*GIVEN TEXT*:
****************
Updated: Sep 2
By Ian McNamara:
Due to the recent situation regarding the trolling that Lighthouse International Group have received and the courage that people have shown through this experience to find their voices, I feel the need to add my own testimony.
I have gone through my own journey due to this trolling, despite not being a part of the actual organisation, but as a client who has been on a mentoring journey over the last three years. After seeing the recent article listing all the abuse that Lighthouse International Group has received and the vile messages that were sent. This has made me feel very angry and more determined to share this testimony of truth to put a few things right.
This article will focus on the following:
How I got introduced to Lighthouse.
My views on the current situation regarding the trolling.
What I have learned.
How I am using what I have learned through my mentoring.
****************
*INFORMATION GIVEN*:
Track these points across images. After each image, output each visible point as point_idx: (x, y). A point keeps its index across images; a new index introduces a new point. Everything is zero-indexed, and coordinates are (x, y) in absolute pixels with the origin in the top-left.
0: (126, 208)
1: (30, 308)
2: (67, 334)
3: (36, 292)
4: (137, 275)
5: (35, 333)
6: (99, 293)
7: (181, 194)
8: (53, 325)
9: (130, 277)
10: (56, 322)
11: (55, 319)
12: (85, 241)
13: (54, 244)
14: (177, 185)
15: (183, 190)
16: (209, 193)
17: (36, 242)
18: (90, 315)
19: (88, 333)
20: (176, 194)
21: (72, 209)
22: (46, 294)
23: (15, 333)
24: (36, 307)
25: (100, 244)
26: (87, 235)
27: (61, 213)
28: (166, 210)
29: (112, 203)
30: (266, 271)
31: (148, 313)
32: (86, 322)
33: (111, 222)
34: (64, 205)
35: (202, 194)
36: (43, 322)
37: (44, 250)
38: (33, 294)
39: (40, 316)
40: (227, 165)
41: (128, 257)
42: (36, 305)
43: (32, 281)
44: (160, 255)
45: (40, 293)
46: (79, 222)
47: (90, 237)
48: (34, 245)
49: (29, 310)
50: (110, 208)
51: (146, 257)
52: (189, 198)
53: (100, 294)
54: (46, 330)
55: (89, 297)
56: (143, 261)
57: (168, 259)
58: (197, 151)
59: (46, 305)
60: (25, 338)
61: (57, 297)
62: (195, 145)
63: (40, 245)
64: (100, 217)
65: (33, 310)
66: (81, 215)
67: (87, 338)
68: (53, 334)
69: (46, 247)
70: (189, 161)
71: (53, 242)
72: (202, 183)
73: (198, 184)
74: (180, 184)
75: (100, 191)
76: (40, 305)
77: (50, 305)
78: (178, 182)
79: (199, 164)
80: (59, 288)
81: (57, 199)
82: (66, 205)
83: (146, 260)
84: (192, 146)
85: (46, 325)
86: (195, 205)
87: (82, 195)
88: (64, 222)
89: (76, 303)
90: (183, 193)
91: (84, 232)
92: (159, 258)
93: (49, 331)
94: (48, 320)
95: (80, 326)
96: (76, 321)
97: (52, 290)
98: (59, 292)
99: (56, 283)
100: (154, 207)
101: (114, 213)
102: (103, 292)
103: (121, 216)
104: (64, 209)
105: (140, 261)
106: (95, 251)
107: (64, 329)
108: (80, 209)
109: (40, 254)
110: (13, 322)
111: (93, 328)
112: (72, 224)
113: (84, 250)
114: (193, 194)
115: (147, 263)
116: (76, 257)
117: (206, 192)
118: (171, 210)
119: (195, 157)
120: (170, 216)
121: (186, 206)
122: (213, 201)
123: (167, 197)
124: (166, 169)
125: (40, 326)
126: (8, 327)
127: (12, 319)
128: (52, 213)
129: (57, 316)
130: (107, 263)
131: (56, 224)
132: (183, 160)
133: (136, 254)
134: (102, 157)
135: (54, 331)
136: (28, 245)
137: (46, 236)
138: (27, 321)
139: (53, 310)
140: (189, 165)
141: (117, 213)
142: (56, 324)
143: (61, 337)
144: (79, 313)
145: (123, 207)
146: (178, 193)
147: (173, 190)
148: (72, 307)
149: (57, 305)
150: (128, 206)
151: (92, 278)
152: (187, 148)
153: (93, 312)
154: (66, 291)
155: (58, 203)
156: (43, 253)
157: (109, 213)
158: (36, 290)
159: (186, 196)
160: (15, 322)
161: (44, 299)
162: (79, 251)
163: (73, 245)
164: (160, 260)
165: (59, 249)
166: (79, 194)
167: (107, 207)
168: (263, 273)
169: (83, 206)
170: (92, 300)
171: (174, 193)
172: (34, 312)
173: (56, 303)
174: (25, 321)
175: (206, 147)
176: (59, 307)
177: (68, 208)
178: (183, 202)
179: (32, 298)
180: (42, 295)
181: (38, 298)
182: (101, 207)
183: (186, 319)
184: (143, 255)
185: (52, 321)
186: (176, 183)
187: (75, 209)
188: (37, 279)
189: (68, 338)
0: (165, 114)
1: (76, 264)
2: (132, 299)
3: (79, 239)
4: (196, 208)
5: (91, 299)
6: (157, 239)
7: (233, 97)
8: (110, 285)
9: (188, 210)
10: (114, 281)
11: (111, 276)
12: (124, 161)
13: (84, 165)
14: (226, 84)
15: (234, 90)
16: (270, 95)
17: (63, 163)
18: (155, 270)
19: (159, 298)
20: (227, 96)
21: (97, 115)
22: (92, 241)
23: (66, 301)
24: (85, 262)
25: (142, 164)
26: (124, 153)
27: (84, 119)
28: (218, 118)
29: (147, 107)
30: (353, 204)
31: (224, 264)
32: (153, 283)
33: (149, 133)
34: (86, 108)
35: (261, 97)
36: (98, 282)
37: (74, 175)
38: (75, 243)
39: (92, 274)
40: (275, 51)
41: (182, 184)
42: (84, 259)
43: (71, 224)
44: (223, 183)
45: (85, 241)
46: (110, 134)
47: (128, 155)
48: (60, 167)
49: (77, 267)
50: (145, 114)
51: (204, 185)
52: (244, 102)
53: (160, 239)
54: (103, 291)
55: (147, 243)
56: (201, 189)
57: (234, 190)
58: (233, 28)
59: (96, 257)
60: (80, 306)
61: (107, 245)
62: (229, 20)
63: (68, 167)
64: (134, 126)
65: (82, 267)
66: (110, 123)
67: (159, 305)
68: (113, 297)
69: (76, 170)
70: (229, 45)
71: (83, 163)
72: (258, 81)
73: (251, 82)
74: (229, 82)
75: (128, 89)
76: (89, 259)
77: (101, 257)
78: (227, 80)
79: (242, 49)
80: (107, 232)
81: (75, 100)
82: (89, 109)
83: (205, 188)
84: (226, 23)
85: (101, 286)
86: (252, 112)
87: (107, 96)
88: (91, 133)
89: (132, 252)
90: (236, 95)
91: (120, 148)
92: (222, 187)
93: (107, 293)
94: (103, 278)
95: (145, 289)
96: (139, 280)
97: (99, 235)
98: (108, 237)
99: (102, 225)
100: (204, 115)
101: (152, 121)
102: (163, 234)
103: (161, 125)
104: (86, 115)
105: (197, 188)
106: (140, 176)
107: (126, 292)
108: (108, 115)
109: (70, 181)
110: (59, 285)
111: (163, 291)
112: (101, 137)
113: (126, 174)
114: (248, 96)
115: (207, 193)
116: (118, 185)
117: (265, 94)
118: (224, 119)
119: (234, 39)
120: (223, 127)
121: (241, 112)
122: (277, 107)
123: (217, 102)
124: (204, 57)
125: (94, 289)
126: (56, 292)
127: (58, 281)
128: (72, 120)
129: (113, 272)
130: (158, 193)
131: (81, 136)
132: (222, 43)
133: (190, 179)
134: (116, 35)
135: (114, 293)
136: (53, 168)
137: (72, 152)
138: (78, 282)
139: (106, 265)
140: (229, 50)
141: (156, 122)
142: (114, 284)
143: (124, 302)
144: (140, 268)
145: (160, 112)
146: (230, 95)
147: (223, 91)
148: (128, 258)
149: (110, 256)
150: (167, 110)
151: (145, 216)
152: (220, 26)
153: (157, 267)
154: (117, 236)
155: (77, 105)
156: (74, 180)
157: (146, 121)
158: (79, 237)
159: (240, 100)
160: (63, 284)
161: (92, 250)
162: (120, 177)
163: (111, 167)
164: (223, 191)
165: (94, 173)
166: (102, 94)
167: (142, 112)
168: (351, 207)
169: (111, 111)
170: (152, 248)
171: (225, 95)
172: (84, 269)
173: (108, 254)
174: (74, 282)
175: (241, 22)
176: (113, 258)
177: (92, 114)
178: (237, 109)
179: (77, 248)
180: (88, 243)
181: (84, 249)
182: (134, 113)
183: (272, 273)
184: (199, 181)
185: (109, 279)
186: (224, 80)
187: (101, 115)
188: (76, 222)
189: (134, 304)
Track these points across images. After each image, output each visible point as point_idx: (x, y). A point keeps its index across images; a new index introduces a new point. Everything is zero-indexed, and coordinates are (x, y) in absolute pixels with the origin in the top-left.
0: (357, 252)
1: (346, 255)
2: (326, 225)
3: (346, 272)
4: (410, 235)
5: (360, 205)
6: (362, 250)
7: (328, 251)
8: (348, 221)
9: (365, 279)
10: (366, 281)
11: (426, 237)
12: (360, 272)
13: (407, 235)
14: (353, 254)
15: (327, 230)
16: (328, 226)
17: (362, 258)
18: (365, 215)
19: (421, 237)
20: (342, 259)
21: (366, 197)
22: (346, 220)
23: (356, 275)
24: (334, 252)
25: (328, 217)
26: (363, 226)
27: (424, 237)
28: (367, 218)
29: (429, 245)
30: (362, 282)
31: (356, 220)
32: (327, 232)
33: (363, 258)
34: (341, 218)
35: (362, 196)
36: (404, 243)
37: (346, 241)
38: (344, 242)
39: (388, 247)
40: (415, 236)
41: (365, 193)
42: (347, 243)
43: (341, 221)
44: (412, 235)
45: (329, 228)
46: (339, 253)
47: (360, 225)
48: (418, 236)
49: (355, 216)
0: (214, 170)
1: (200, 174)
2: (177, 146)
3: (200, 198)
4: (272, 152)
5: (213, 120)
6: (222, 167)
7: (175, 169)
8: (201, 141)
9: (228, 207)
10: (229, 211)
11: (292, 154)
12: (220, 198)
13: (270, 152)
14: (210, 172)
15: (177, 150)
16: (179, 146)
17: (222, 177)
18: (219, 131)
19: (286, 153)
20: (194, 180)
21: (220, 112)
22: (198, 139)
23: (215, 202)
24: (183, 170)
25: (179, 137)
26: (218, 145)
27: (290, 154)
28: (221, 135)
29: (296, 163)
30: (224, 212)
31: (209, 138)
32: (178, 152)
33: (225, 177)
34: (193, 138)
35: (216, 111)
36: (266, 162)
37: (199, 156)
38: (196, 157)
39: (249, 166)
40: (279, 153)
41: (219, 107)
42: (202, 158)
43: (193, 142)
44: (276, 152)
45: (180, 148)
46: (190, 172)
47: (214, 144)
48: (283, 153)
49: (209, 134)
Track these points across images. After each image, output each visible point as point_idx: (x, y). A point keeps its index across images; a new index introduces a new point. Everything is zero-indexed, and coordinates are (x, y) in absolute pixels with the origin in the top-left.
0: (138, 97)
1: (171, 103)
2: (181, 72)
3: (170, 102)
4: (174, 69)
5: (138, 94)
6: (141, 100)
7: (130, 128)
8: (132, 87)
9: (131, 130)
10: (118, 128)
****************
Repeat the testimony's wording from "This article will" up to and including "through my mentoring.". Work from the testimony alone and not from the listing.

*TASK SOLUTION*:
This article will focus on the following:
How I got introduced to Lighthouse.
My views on the current situation regarding the trolling.
What I have learned.
How I am using what I have learned through my mentoring.